You smashed that board into something. They ain't covering that.


----------



## Planet Boulder (Oct 30, 2012)

What *may* happen - and this would be absolute best case scenario, IMO - is that Capita could offer some sort of trade-in/discount on a replacement. Worth trying, at least, but be sure to suck up to them when you contact them. Exhibiting any degree of entitlement will most certainly result in the aforementioned "f off" response.


----------



## threej21 (Jan 2, 2011)

Cr0_Reps_Smit said:


> i dont know how well a edge will stay in there after being repaired seeing as the looks to be in the middle of your board.
> 
> i had something similar happen way back on the first never summer i ever bought. called them up, sent it in, and they fixed it up super good, but on the first day riding it again the edge popped out within a few runs since the damage was right in the middle of my board where i flex it.
> 
> if thats the case your best bet may be sealing off everything going into the core with some epoxy, smooth out the edge so it doesnt drag too much while riding and make it a rock board.


this...the placement of that blown edge is HORRIBLE. Obviously no NS bashing here as I love and still ride their boards, but my first Revolver cracked an edge on the heelside, right between my feet. basically where the board gets flexed the most. Never Summer fixed it for me (out of warranty), and it didnt hold very long before it blew again. shes now wall art!!


----------



## Cr0_Reps_Smit (Jun 27, 2009)

threej21 said:


> this...the placement of that blown edge is HORRIBLE. Obviously no NS bashing here as I love and still ride their boards, but my first Revolver cracked an edge on the heelside, right between my feet. basically where the board gets flexed the most. Never Summer fixed it for me (out of warranty), and it didnt hold very long before it blew again. shes now wall art!!

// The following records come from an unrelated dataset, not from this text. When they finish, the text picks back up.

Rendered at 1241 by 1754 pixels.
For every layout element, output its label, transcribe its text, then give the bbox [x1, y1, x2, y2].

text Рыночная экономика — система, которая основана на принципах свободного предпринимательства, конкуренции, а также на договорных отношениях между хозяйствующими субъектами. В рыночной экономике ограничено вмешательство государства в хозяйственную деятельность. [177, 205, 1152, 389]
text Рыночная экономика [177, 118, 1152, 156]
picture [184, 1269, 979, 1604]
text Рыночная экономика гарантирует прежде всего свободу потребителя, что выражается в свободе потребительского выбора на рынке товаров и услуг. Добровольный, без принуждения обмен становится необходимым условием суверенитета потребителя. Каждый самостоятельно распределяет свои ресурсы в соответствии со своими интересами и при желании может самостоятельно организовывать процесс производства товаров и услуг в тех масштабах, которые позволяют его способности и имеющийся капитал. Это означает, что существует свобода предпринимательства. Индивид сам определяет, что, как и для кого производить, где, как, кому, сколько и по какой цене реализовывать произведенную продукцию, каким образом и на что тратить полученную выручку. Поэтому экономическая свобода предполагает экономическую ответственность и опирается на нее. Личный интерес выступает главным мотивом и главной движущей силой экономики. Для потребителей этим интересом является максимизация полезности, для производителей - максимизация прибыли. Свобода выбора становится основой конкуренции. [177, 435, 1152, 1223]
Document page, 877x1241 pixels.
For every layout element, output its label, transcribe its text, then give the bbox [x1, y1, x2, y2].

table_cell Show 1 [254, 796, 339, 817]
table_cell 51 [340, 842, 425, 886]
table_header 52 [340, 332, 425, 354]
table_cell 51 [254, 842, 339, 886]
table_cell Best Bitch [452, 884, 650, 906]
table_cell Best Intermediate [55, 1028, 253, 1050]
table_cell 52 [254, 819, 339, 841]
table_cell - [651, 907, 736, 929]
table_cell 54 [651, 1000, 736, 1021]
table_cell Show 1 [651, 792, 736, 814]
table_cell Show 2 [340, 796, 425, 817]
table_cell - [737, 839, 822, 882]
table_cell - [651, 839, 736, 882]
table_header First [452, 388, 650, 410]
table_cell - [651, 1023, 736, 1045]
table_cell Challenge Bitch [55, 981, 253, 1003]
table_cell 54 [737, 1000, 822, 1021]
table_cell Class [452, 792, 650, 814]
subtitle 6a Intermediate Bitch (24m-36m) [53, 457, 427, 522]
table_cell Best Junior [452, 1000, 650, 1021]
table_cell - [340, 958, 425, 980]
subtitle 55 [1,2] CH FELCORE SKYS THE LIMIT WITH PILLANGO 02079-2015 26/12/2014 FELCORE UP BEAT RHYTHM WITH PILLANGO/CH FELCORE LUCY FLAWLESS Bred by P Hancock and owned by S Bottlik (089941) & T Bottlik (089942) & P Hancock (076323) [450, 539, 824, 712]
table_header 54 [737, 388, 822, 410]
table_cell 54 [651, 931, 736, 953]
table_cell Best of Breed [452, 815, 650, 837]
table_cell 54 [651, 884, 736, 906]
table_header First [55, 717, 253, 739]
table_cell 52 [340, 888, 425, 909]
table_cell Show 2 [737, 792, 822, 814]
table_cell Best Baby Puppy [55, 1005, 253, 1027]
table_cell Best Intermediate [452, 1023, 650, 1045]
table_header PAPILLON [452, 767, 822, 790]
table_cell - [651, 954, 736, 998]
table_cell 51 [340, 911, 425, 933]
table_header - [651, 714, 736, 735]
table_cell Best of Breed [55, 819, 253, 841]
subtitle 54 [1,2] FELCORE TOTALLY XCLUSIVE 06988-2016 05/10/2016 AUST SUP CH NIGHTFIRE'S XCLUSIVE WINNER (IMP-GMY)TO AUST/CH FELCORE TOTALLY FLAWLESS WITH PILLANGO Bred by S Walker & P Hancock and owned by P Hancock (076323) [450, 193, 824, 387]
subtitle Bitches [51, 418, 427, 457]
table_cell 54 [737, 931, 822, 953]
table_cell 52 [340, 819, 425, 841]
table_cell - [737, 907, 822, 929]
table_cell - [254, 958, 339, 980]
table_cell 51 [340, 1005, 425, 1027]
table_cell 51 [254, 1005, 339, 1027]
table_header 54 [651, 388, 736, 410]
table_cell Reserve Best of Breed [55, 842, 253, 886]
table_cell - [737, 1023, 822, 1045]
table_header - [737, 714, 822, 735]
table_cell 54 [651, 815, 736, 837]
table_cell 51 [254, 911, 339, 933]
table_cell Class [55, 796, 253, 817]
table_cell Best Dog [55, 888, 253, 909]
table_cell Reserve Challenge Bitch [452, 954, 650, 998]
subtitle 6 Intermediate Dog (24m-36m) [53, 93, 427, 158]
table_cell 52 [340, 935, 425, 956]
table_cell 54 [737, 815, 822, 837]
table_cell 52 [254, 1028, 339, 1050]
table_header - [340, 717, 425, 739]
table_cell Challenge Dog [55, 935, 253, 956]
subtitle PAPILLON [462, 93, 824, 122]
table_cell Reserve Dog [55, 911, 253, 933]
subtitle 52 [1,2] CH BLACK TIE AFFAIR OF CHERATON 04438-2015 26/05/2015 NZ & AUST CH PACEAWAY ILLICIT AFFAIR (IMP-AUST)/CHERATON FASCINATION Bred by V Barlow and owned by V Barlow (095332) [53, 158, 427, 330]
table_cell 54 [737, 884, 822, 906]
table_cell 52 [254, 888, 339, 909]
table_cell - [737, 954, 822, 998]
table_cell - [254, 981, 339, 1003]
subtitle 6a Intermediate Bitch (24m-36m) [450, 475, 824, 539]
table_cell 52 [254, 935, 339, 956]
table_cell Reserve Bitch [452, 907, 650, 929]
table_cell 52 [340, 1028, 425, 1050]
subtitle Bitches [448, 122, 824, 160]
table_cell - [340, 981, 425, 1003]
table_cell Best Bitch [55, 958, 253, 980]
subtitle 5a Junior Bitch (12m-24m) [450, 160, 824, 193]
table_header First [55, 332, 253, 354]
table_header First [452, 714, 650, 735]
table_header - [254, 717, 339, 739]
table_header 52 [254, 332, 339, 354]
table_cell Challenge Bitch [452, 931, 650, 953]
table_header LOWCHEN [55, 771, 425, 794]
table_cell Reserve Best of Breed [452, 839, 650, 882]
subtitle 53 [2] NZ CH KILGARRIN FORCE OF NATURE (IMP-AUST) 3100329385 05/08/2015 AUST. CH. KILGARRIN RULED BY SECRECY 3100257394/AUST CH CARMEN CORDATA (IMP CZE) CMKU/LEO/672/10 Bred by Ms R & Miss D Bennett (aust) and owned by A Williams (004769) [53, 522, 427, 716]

yea when i busted my edge it was a loose screw on the box, not the board. NS did an awesome job at patching it up too and i really thought it was gonna be fine but as soon as i started hitting rails it was done for.


----------



## extra0 (Jan 16, 2010)

that's the main reason I don't hit boxes...I'd have to go up and inspect each one for protruding metal, first. hell, avoiding sharp rocks is bad enough


----------



## Gdog42 (Nov 11, 2012)

This thread makes me nervous. I've just started hitting jumps and other features in the park and boxes are probably my favorite. After doing boxes for a day on Saturday I got home and noticed some new gouges down my base. Shit! I recently P-texed a crap load of other gouges from all the ice at Winter Park last Spring. 

Now I'm worried about this happening to my board. From now on, on my first lap, I'm just going to ride by any boxes I like the look of before hitting them the next lap, just to give them a quick check for loose nails or anything else sticking out. Last season I actually saw a loose nail sticking out of the top of a box, told the people working there about it, and stayed well away from it. They later came out and put up a post to block it.


----------